TEXT FOR ANALYSIS:

# We need some follow up stories.........



## Miniv (Jul 22, 2010)

Our family has been blessed with being able to foster one of the horses listed on the Chances Website and who is now adopted!

We have been able to follow our fellow's life in his new home through Facebook and private e-mails.... Wouldn't it be nice to be able to have the general public read these great stories?

Just a thought.


----------



## Marty (Jul 23, 2010)

Miniv said:


> Our family has been blessed with being able to foster one of the horses listed on the Chances Website and who is now adopted!
> 
> We have been able to follow our fellow's life in his new home through Facebook and private e-mails.... Wouldn't it be nice to be able to have the general public read these great stories?
> 
> Just a thought.


----------



## Marty (Jul 24, 2010)

RECORD SET:
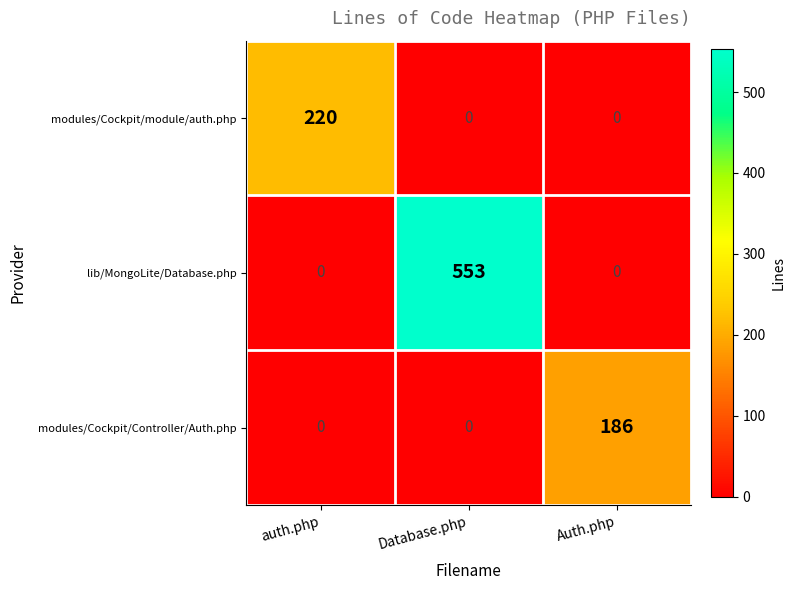

What is the total value across all series at Auth.php?

186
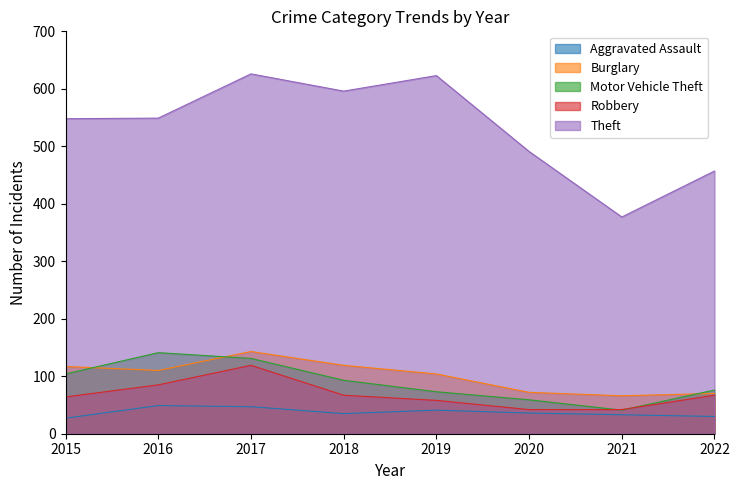

Rank the series at 2015 from lowest to highest value.

Aggravated Assault, Robbery, Motor Vehicle Theft, Burglary, Theft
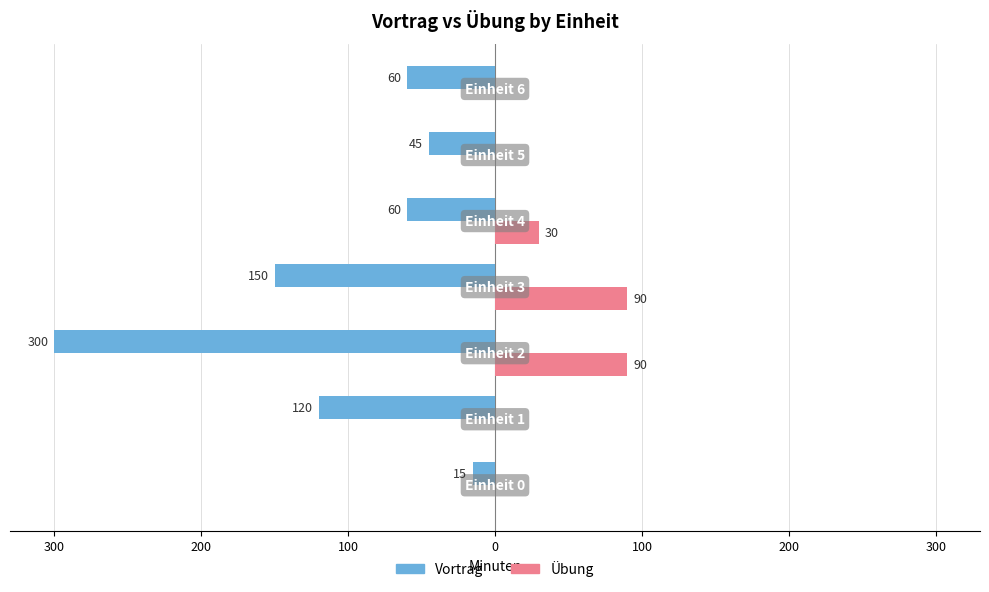

Count the Übung values in the range 0 to 90.

7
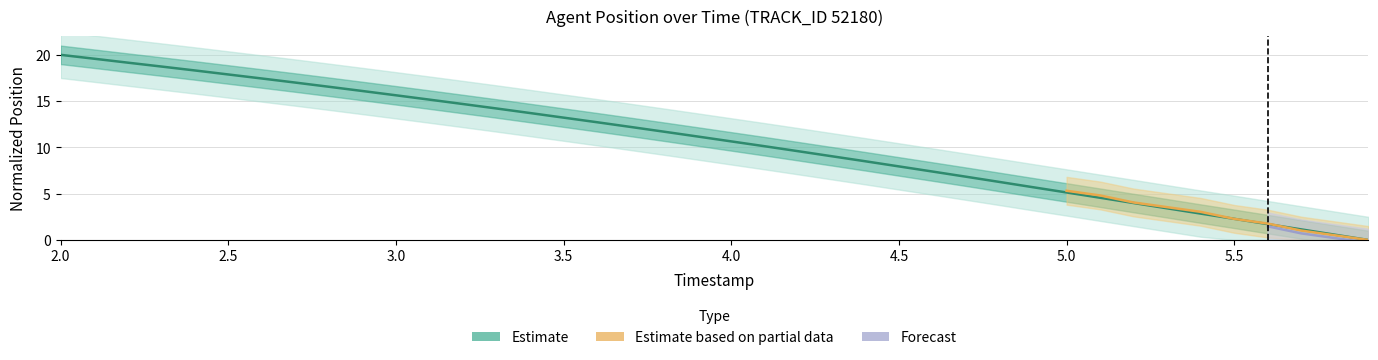

Does the chart display data point markers on the line(s)?

No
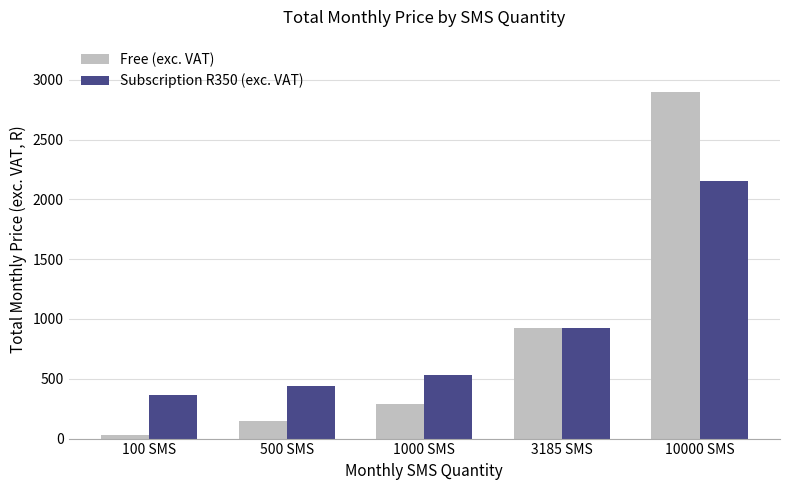

The Free (exc. VAT) series shows 483.4 at 3185 SMS. True or false?

False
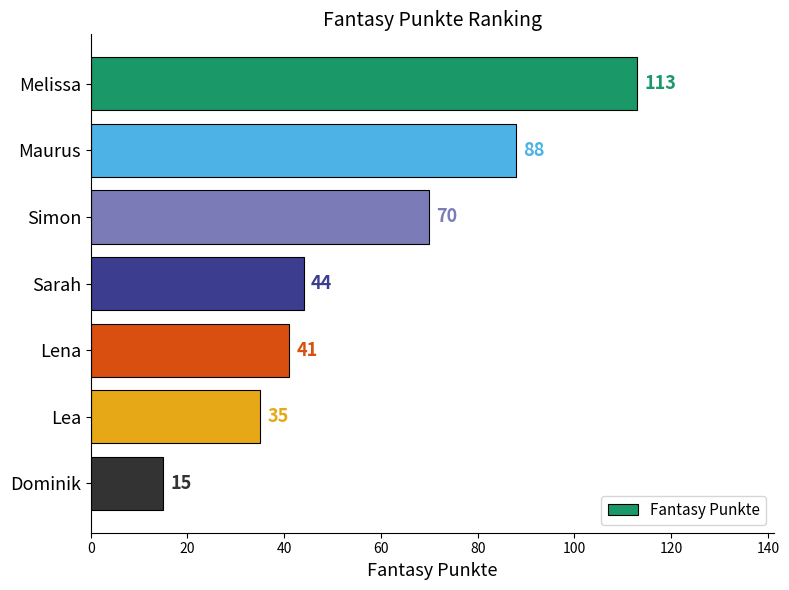

Which has a higher value, Sarah or Melissa?

Melissa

PROBLEM SET:
1. Answer these questions about the forum thread on horse follow-up stories:
(a) On which website was the horse that the family fostered listed?
(b) By what means has the family followed the horse's life in his new home?
(c) Who quoted Miniv's first post, and on what date?
2. List every date shown with a post in the forum thread on horse follow-up stories.
3. Carry on the forum thread on horse follow-up stories, starting right after its final heading.

TASK-BY-TASK ANSWERS:
1.
(a) The Chances Website.
(b) Through Facebook and private e-mails.
(c) Marty, on Jul 23, 2010.

2.
Jul 22, 2010
Jul 23, 2010
Jul 24, 2010

3.
I must be tired because I don't know what button I pushed to make that little green box, but I'll try to think.........There's so many out there but the ones I know off the top of my head:

Stormy, Gini keeps track of him mostly but he is doing very well and is madly in love with Emmy and Frodo. I know when he stepped off the trailer Mary Ann, it was like night and day from when we first saw him. You did a make over on him that was incredible. Kudos to you. Apparently he fits in with his nnew buddies like a glove and they are all over bonded together and the three of them lay down together in a pile. Emmy just did another nursing home visit but I don't know if Stormy went along on this one or not. Gini will post on this I'm sure.

Maggie, Tinkerbell, and Tinker all made it safely into their new homes. They have all adjusted very well and all are doing the happy dance.

Rose, Pregnant Rose will be soon on her way to her new home in California. There she will live like a pampered queen in a gorgeous place with someone very experienced on foaling out, complete with cameras and alerts and pagers and vets. They are on pins and needles waiting to meet her and already can't wait to have a baby.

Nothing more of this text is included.